TEXTE DU DOCUMENT:
####
Transformer le bois en carburant: une idée de guerre qui a fait un flop
Rebaptisée Ems-Chemie en 1978, la société HOVAG a été rachetée par Christoph Blocher en 1983. Durant la Seconde Guerre mondiale, HOVAG fabriquait du carburant à base de bois avec l’aide d’experts venus de l’Allemagne nazie.
L’épopée industrielle d’Ems-Chemie a commencé avec la création de la firme HOVAG en 1936, à Ems. En 2023, cette histoire est celle d’un succès. Rebaptisée Ems-Chemie en 1978, l’entreprise grisonne fabrique aujourd’hui des polymères de performance et des spécialités chimiques sur 25 sites de production, dans 16 pays. Le groupe emploie environ 2500 personnes et affiche un chiffre d’affaires net de plus de deux milliards de francs. La société est dirigée par Magdalena Martullo-Blocher, la fille de l’ancien conseiller fédéral Christoph Blocher, qui l’a rachetée en 1983 à la famille du fondateur décédé, Werner Oswald.
####
MATÉRIEL DE L'EXERCICE:
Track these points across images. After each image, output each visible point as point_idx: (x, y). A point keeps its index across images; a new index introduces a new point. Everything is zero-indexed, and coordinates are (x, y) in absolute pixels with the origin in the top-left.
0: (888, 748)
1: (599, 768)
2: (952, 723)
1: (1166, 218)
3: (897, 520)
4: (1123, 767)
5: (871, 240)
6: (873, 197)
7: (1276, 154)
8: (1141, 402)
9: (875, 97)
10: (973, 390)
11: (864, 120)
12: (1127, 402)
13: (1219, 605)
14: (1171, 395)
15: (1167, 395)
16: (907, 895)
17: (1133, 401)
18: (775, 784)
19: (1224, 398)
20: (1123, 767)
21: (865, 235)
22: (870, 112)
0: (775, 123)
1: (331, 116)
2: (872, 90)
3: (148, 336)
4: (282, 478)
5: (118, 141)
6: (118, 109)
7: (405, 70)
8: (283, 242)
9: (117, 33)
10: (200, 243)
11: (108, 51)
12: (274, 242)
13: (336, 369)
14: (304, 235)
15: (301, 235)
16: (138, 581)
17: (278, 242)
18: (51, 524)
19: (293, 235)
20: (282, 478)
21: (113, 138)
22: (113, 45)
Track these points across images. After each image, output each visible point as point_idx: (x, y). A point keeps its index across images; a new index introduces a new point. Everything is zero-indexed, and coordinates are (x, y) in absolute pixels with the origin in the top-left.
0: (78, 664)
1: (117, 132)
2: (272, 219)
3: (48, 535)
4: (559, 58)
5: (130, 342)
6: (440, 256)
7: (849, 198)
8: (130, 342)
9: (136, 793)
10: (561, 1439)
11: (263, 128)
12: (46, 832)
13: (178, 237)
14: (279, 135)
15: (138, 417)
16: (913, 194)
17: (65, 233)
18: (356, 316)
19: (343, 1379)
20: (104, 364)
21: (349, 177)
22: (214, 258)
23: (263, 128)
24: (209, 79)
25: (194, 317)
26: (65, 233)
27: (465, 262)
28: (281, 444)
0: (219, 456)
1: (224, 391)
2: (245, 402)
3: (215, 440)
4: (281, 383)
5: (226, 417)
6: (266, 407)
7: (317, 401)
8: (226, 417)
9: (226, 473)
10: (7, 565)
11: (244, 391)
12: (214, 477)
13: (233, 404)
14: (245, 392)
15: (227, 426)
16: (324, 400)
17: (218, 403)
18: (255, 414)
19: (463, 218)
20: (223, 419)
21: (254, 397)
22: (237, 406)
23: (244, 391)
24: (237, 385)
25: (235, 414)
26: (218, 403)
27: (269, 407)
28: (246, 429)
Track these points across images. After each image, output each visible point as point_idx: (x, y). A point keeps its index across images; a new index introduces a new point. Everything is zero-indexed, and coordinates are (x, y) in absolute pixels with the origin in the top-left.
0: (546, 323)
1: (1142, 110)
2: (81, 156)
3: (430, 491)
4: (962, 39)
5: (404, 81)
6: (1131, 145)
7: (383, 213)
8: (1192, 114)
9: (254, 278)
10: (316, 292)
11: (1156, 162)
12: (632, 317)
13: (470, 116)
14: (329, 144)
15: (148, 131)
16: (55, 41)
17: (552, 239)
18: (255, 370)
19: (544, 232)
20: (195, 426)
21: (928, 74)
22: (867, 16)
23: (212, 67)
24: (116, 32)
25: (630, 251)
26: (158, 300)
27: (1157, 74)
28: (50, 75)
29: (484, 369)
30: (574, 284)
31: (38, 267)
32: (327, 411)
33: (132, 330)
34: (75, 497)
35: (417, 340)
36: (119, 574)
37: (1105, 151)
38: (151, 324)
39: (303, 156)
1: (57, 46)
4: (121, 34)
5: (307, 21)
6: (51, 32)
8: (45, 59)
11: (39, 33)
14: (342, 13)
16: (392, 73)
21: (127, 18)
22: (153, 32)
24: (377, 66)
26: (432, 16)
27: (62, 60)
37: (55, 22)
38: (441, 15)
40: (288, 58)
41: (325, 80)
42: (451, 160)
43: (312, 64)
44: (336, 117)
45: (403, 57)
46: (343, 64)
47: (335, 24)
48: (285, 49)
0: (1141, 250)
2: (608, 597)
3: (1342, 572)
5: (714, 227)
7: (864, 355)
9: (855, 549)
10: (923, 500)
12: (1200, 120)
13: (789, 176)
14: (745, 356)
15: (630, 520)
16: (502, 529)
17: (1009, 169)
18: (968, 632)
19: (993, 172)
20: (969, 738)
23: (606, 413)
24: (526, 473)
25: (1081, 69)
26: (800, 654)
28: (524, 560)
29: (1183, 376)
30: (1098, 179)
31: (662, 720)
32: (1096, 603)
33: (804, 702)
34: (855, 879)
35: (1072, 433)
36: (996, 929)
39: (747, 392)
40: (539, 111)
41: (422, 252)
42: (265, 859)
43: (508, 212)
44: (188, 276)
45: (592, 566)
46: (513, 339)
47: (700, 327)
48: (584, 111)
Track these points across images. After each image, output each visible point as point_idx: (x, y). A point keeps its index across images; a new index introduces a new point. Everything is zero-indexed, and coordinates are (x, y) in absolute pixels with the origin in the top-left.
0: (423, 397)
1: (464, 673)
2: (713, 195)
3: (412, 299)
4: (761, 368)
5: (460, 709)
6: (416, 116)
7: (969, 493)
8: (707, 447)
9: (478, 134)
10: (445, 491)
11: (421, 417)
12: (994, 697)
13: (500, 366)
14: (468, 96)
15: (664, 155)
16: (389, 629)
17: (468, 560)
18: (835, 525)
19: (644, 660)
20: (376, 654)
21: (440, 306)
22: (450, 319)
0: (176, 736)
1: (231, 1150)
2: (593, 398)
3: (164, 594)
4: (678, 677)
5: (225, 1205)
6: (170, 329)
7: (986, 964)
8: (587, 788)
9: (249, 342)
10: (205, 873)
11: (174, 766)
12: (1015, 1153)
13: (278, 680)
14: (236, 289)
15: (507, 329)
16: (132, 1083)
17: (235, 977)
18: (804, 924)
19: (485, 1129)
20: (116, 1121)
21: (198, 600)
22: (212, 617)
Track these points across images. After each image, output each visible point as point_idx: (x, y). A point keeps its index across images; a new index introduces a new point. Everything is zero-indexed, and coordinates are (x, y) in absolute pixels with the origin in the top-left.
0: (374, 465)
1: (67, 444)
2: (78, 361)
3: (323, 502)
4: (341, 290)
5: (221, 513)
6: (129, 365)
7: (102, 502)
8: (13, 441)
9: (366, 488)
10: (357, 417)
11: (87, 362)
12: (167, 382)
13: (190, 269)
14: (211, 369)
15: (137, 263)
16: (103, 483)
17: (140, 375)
####
À FAIRE:
• A. Dans les entrées, reprenez sous forme de liste JSON de chaînes les lignes qui commencent à celle contenant "40: (288, 58)" et se terminent à celle contenant "20: (969, 738)", une chaîne par ligne, sans les lignes vides.
• B. Prolongez le texte sur Ems-Chemie à la suite de sa dernière phrase.
Le texte sur Ems-Chemie et les entrées sont deux supports indépendants l'un de l'autre.

RÉPONSES ÉCRITES:
• A.
[
  "40: (288, 58)",
  "41: (325, 80)",
  "42: (451, 160)",
  "43: (312, 64)",
  "44: (336, 117)",
  "45: (403, 57)",
  "46: (343, 64)",
  "47: (335, 24)",
  "48: (285, 49)",
  "0: (1141, 250)",
  "2: (608, 597)",
  "3: (1342, 572)",
  "5: (714, 227)",
  "7: (864, 355)",
  "9: (855, 549)",
  "10: (923, 500)",
  "12: (1200, 120)",
  "13: (789, 176)",
  "14: (745, 356)",
  "15: (630, 520)",
  "16: (502, 529)",
  "17: (1009, 169)",
  "18: (968, 632)",
  "19: (993, 172)",
  "20: (969, 738)"
]

• B.
Agronome de formation, Werner Oswald crée l’entreprise pour produire du combustible à partir du bois cultivé par les paysans de montagne. Un matériau en perte de vitesse, peu à peu supplanté par le gaz et l’électricité. Le Suisse entend en même temps contribuer à «l’éclaircissement de nos forêts de haute montagne». Dans ce but, il achète à l’ingénieur allemand Heinrich Scholler la licence d’un procédé qui transforme la lignine, un composant du bois, en glucose au moyen d’acide chlorhydrique. Un procédé appelé saccharification. En mai 1936, il fonde la firme Holzverzuckerungs AG, en abrégé HOVAG, dans le but de produire de l’alcool à partir de déchets de bois.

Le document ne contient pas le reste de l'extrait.